*** TEXTO PROPORCIONADO ***
Una promesa que se desvanece al amanecer

Cuando Arkane Austin anunció Redfall, la expectativa era enorme. El estudio responsable de Prey nos prometía una experiencia cooperativa única ambientada en una isla plagada de vampiros. Sin embargo, tras pasar decenas de horas explorando los rincones de esta Massachusetts ficticia, la sensación que queda es de oportunidad perdida.

Redfall nos sitúa en una pintoresca isla que ha sido tomada por vampiros psíquicos que han bloqueado el sol y drenado el océano. Como uno de cuatro cazadores únicos, debemos liberar la isla distrito por distrito, enfrentando tanto a los chupasangres como a sus cultistas humanos. La premisa suena prometedora sobre el papel, pero la ejecución deja mucho que desear.

Jugabilidad que no encuentra su identidad

El mayor problema de Redfall es su crisis de identidad. No sabe si quiere ser un shooter cooperativo al estilo Left 4 Dead, un mundo abierto como Far Cry, o mantener la esencia inmersiva sim de Arkane. El resultado es una mezcla confusa que no destaca en ninguna de estas áreas.

La estructura de misiones se vuelve repetitiva rápidamente: llegar a un punto, eliminar enemigos, recoger objetos, repetir. Los enemigos vampiros, que deberían ser el punto fuerte del juego, se sienten genéricos y poco amenazantes. Sus diseños carecen de la personalidad que uno esperaría de criaturas tan icónicas del terror.

El combate se siente impreciso y carente de peso. Las armas, aunque numerosas, se sienten similares entre sí, y el sistema de rarezas tipo looter shooter no aporta la emoción que debería. Los poderes especiales de cada personaje ofrecen cierta variedad, pero no son suficientes para salvar una fórmula fundamentalmente floja.
***
* [CONSIGNA DE TRABAJO 1]: Según la reseña de Redfall, ¿qué han hecho los vampiros psíquicos que tomaron la isla?
* [CONSIGNA DE TRABAJO 2]: Copia de la reseña de Redfall el fragmento que comienza con "Cuando Arkane Austin" y sigue hasta "de oportunidad perdida.".
* [CONSIGNA DE TRABAJO 3]: Escribe la continuación de la reseña de Redfall a partir de su última oración.
*** DATOS MOSTRADOS ***
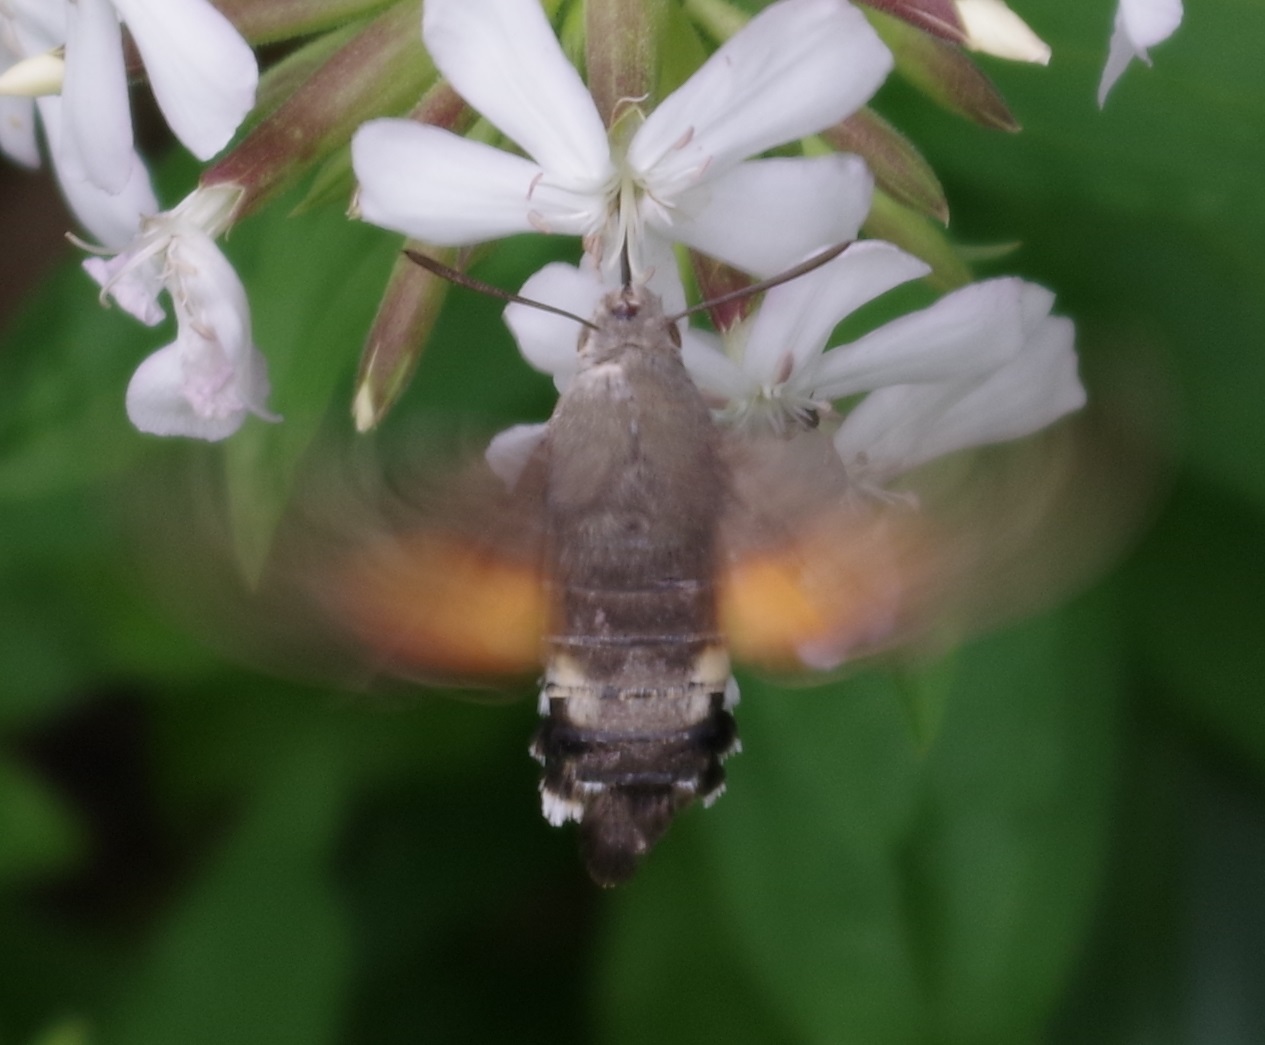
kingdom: Animalia
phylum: Arthropoda
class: Insecta
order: Lepidoptera
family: Sphingidae
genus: Macroglossum
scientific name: Macroglossum stellatarum
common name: Humming-bird hawk-moth
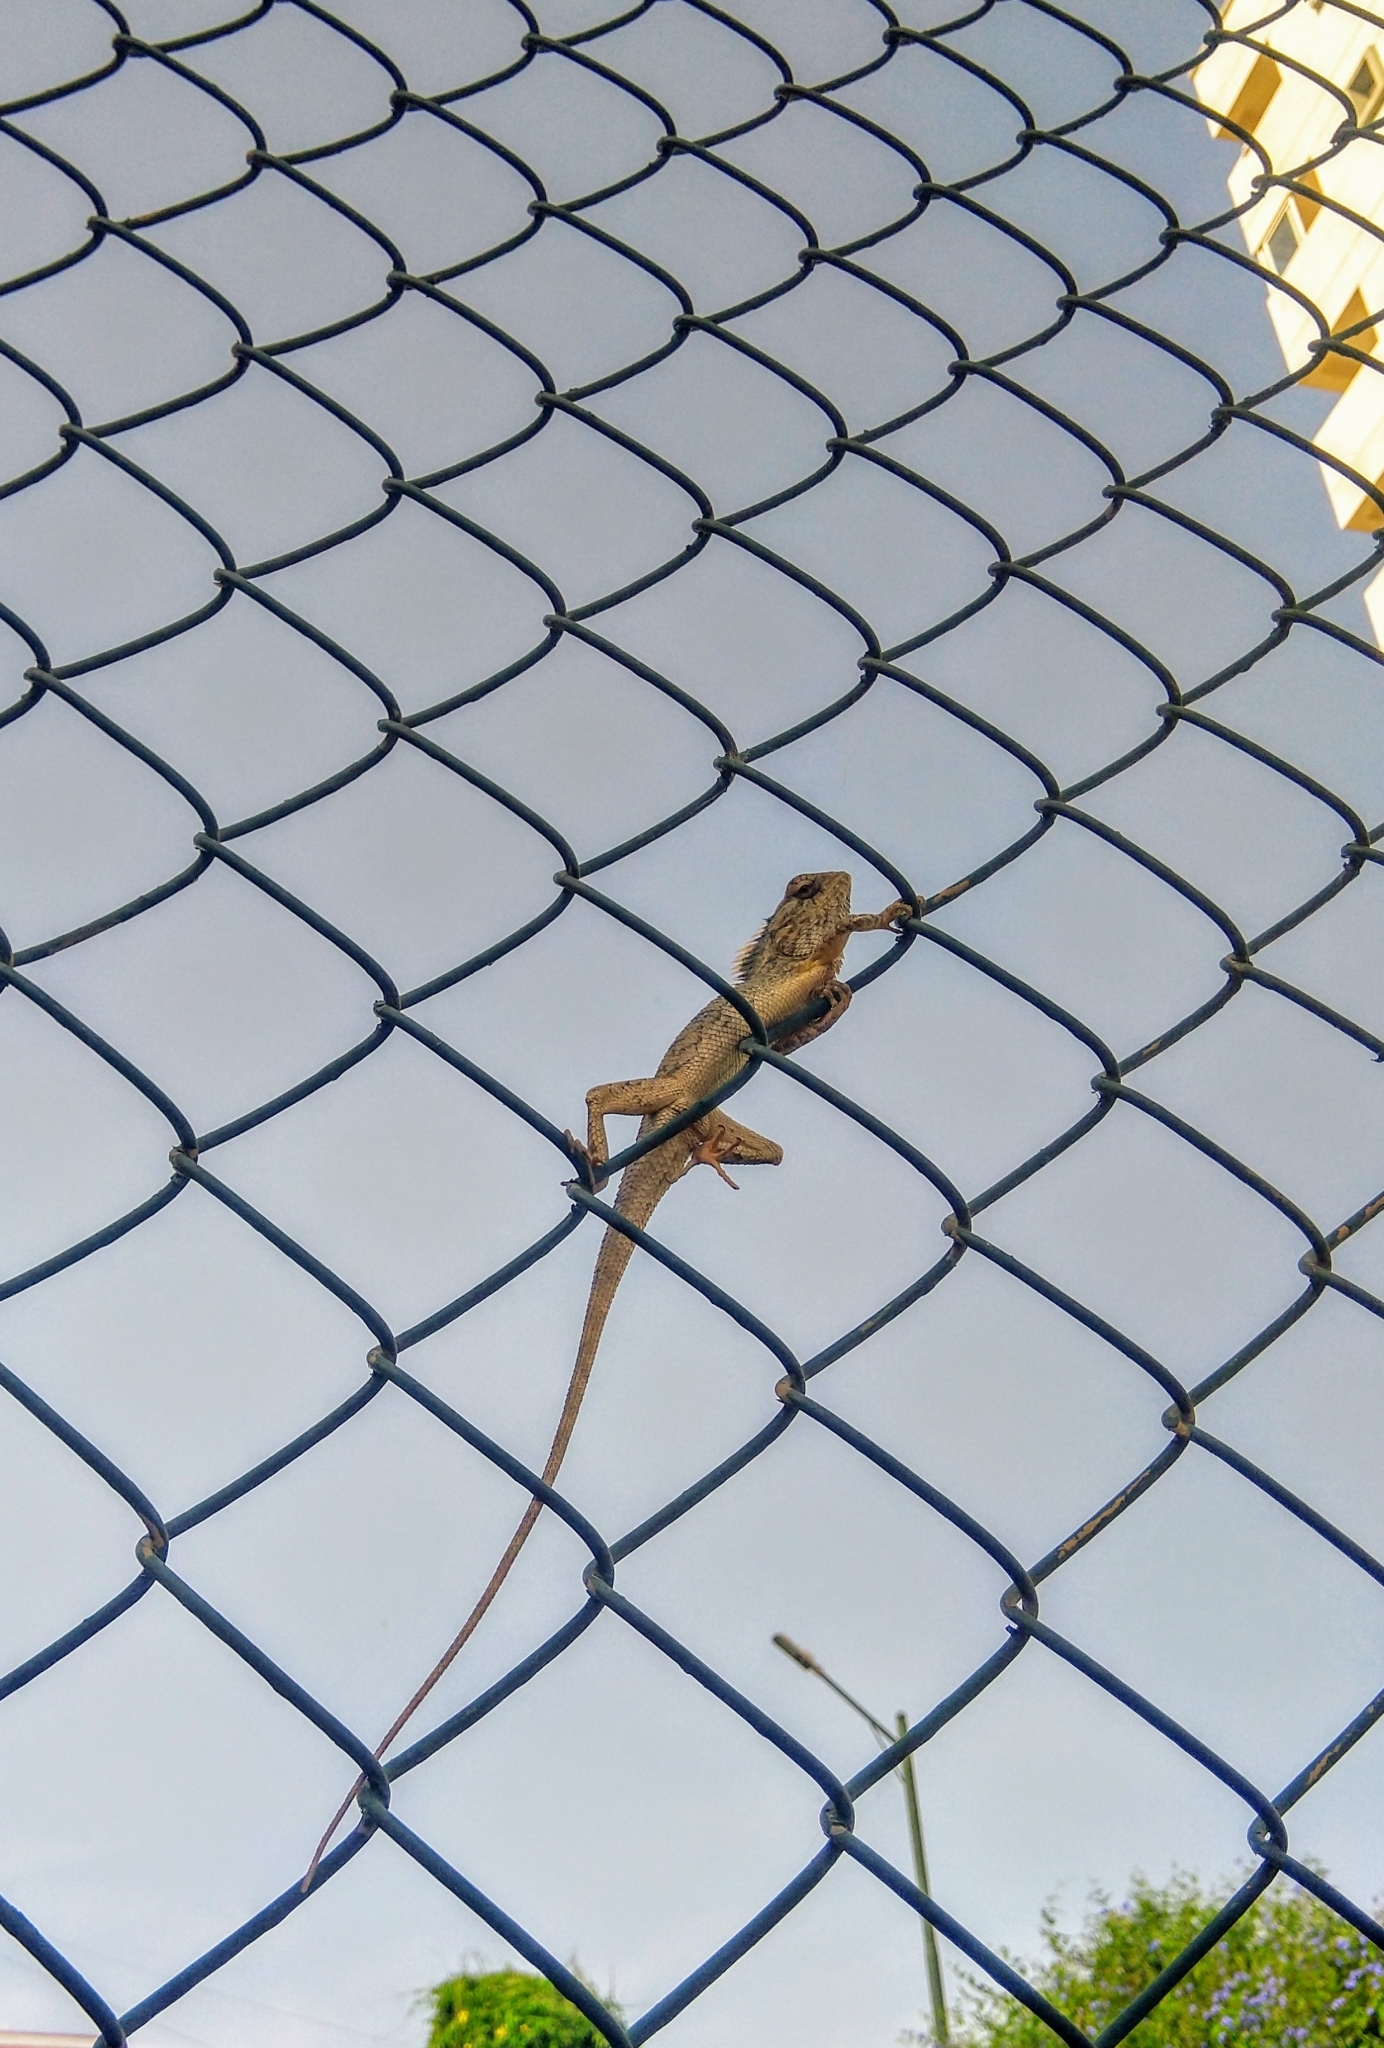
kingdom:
***
* [RESPUESTA ESPERADA 1]: Han bloqueado el sol y drenado el océano.

* [RESPUESTA ESPERADA 2]:
Cuando Arkane Austin anunció Redfall, la expectativa era enorme. El estudio responsable de Prey nos prometía una experiencia cooperativa única ambientada en una isla plagada de vampiros. Sin embargo, tras pasar decenas de horas explorando los rincones de esta Massachusetts ficticia, la sensación que queda es de oportunidad perdida.

* [RESPUESTA ESPERADA 3]:
Técnicamente deficiente

Para un exclusivo de Xbox Series X/S, Redfall decepciona técnicamente. Los gráficos, aunque coloridos, se sienten desactualizados, con texturas de baja resolución y modelos poco detallados. Las animaciones faciales son rígidas, y la dirección artística, aunque tiene momentos interesantes, no logra crear una atmósfera verdaderamente memorable.

Los problemas técnicos abundan: caídas de framerate, bugs de IA donde los enemigos se quedan estáticos, problemas de conectividad en modo cooperativo y tiempos de carga excesivos. Es particularmente frustrante considerando que este juego tuvo años de desarrollo y los recursos de Microsoft detrás.

El diseño de niveles carece de la inventiva que caracterizaba a Arkane. Los espacios se sienten vacíos y poco inspirados, sin los múltiples caminos y soluciones creativas que esperaríamos del estudio. La isla de Redfall se siente más como un parque temático abandonado que como un lugar viviente y amenazante.

Narrativa sin mordida

La historia de Redfall intenta mezclar horror, humor y drama, pero no logra equilibrar estos elementos efectivamente. Los diálogos se sienten forzados, y los personajes principales carecen de profundidad. Aunque hay momentos de lore interesante sobre los vampiros psíquicos y sus experimentos, la narrativa general se pierde entre misiones secundarias irrelevantes y objetivos repetitivos.

Los cuatro protagonistas (Devinder, Layla, Remi y Jacob) tienen personalidades distintas sobre el papel, pero en la práctica sus diferencias se reducen principalmente a sus habilidades especiales. El potencial para desarrollar dinámicas interesantes entre los personajes se desperdicia casi por completo.

Cooperativo que no coopera

Irónicamente, para un juego diseñado primordialmente para el juego cooperativo, Redfall funciona mejor en solitario. La experiencia cooperativa está plagada de problemas técnicos, desde desconexiones frecuentes hasta problemas de sincronización que rompen la inmersión constantemente.

La escalabilidad de dificultad no está bien implementada, resultando en encuentros desequilibrados tanto para jugadores solitarios como para grupos. El sistema de progresión compartido causa frustración cuando los jugadores tienen diferentes niveles de avance.

¿Vale la pena en Game Pass?

Aquí radica quizás el único aspecto positivo de Redfall: su disponibilidad en Game Pass desde el primer día. Para suscriptores del servicio, vale la pena probarlo, especialmente si tienen amigos dispuestos a experimentar juntos. Sin embargo, incluso siendo "gratuito" en Game Pass, es difícil recomendar dedicarle tiempo cuando hay opciones superiores disponibles en el catálogo.

El juego podría mejorar con actualizaciones futuras, pero en su estado actual se siente como un producto inacabado que necesitaba al menos un año más de desarrollo.